There were two main tax announcements. The first almost doubles the revenue from the CBD parking levy, while the second replaces a state revenue-neutral fire levy on insurance premiums with a much lower one levied on everybody instead.

The public service, which has already copped quite a hammering, is being required to cough up $40 million more savings. It’s not clear how this will be sustained, given that 4,600 positions have already been chopped in an 18-month austerity frenzy.

O’Brien’s message was strongly focused on the new asset initiatives, but in the context of a government that had managed its finances well enough to afford them. Contrasting his budget with that of all the other states except resource rich Western Australia, O’Brien pointed to a budget that was in growing operating surplus, and which offered the promise of debt reductions rather than increases into the future.

Debt management was a theme O’Brien was clearly proud about. This sat strangely next to the budget numbers, showing net debt to be on the rise, increasing from $19.8 billion this year to hit $25.1 billion in two years’ time, up from the $11 billion bequeathed by Labor in 2010.

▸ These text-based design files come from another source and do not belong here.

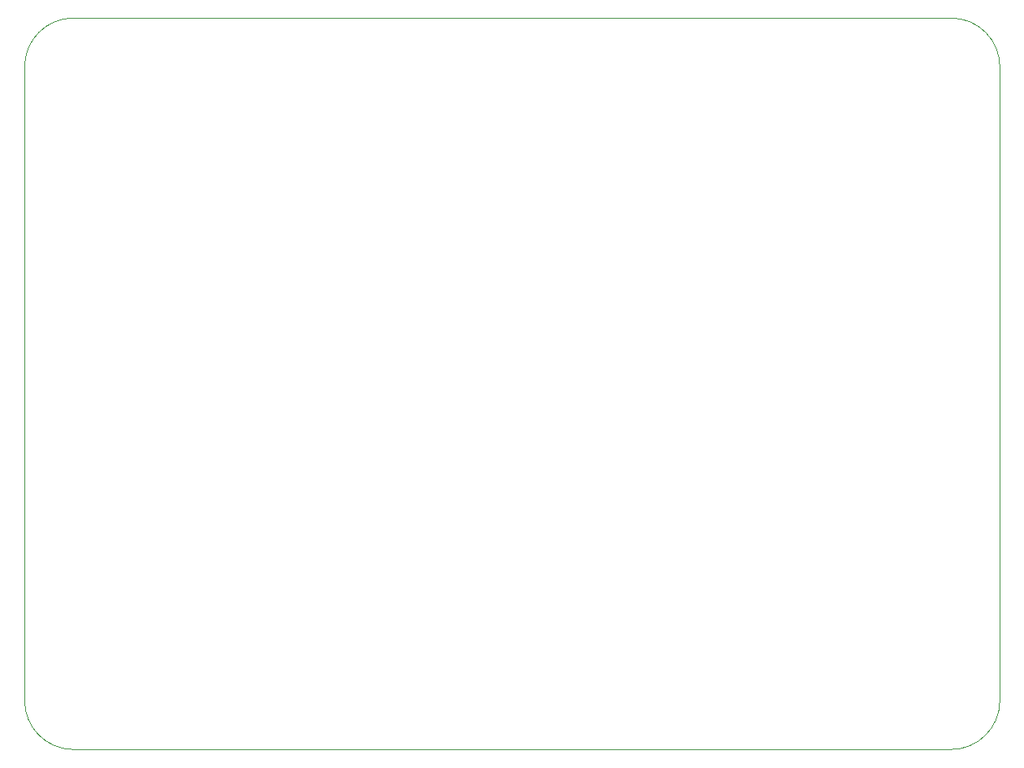
<source format=gm1>
G04 #@! TF.GenerationSoftware,KiCad,Pcbnew,8.0.1*
G04 #@! TF.CreationDate,2024-05-27T02:36:23-05:00*
G04 #@! TF.ProjectId,Minimal-6502,53656172-6c65-4363-9530-322e6b696361,rev?*
G04 #@! TF.SameCoordinates,Original*
G04 #@! TF.FileFunction,Profile,NP*
%FSLAX46Y46*%
G04 Gerber Fmt 4.6, Leading zero omitted, Abs format (unit mm)*
G04 Created by KiCad (PCBNEW 8.0.1) date 2024-05-27 02:36:23*
%MOMM*%
%LPD*%
G01*
G04 APERTURE LIST*
G04 #@! TA.AperFunction,Profile*
%ADD10C,0.050000*%
G04 #@! TD*
G04 APERTURE END LIST*
D10*
X223520000Y-50800000D02*
G75*
G02*
X228600000Y-55880000I0J-5080000D01*
G01*
X228600000Y-121920000D02*
G75*
G02*
X223520000Y-127000000I-5080000J0D01*
G01*
X132080000Y-127000000D02*
G75*
G02*
X127000000Y-121920000I0J5080000D01*
G01*
X127000000Y-55880000D02*
G75*
G02*
X132080000Y-50800000I5080000J0D01*
G01*
X127000000Y-55880000D02*
X127000000Y-121920000D01*
X223520000Y-50800000D02*
X132080000Y-50800000D01*
X228600000Y-121920000D02*
X228600000Y-55880000D01*
X132080000Y-127000000D02*
X223520000Y-127000000D01*
M02*

</source>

Still, the irony of decrying debt in a budget that embraced it aside, this was a clever budget that will do the job of giving the Coalition the feel of a “do something” administration, after two years under a different Treasurer and Premier who seemed unable to make a decision, or to sell one once it had been made.

More than anything else, this budget is about rebranding the Coalition from a “do nothing” and dithering administration to one that gets things done. The unanswered question is whether it will do enough to earn the Coalition another term. But that’s not about spin, but services on the ground. The next election is due in 18 short months, and most of the announcements in yesterday’s budget will not kick in until just before or after the election contest gets under way.

The East West Link won’t get started until late 2014, and many of the new trains, stations and level crossings not to mention new hospitals won’t start operating till next financial year and after. The budget will be awash with cash at about that same time, with the operating surplus tipped to click $2 billion by 2015/16.

The biggest risk in today’s budget for the Coalition is that it gets things cracking, but just in time for a new government of a different political persuasion to reclaim office, with a balance sheet in a remarkably strong position and an infrastructure program that’s just about to hit full stride.